**PROBLEM DESCRIPTION**
Report every line of the entries that contains the word "elbow".
+++
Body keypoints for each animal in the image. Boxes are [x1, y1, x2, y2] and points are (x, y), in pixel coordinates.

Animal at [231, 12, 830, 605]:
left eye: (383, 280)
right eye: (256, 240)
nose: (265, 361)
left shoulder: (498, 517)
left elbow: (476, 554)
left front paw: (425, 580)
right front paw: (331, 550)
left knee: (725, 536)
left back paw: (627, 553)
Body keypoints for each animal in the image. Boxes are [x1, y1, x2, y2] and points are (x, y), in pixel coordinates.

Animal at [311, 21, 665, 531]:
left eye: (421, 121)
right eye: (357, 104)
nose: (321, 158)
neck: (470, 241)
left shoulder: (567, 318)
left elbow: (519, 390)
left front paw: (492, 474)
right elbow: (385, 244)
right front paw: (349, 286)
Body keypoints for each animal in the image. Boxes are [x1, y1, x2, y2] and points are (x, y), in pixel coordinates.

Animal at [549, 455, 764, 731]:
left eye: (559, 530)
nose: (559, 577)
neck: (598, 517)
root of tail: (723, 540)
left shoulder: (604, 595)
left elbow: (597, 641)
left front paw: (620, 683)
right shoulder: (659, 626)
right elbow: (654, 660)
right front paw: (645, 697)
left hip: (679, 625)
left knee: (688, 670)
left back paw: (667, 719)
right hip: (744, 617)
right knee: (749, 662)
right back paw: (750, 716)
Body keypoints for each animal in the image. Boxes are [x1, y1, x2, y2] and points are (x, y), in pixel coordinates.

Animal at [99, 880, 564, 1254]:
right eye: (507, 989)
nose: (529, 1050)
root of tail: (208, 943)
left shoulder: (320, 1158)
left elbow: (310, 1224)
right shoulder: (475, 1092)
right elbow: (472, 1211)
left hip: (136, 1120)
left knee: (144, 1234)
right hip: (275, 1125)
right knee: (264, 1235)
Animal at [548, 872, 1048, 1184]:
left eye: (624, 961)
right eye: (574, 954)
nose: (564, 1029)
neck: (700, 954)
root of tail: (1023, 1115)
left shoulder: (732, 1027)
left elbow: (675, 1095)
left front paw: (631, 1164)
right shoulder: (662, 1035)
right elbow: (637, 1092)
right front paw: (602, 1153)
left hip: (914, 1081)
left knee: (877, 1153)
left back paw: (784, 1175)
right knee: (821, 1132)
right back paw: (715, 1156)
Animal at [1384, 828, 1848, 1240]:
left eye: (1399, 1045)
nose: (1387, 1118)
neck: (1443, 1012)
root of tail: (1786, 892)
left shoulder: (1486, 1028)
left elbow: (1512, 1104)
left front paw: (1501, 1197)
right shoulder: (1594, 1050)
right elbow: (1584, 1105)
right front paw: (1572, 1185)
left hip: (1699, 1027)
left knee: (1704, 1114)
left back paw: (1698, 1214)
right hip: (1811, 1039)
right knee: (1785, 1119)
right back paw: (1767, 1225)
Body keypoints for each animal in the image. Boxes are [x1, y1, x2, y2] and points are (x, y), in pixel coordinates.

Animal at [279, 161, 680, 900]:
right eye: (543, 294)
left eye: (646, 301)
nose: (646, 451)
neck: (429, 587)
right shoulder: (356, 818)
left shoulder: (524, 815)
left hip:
+++
**WORKED SOLUTION**
left elbow: (476, 554)
left elbow: (519, 390)
right elbow: (385, 244)
left elbow: (597, 641)
right elbow: (654, 660)
left elbow: (310, 1224)
right elbow: (472, 1211)
left elbow: (675, 1095)
right elbow: (637, 1092)
left elbow: (1512, 1104)
right elbow: (1584, 1105)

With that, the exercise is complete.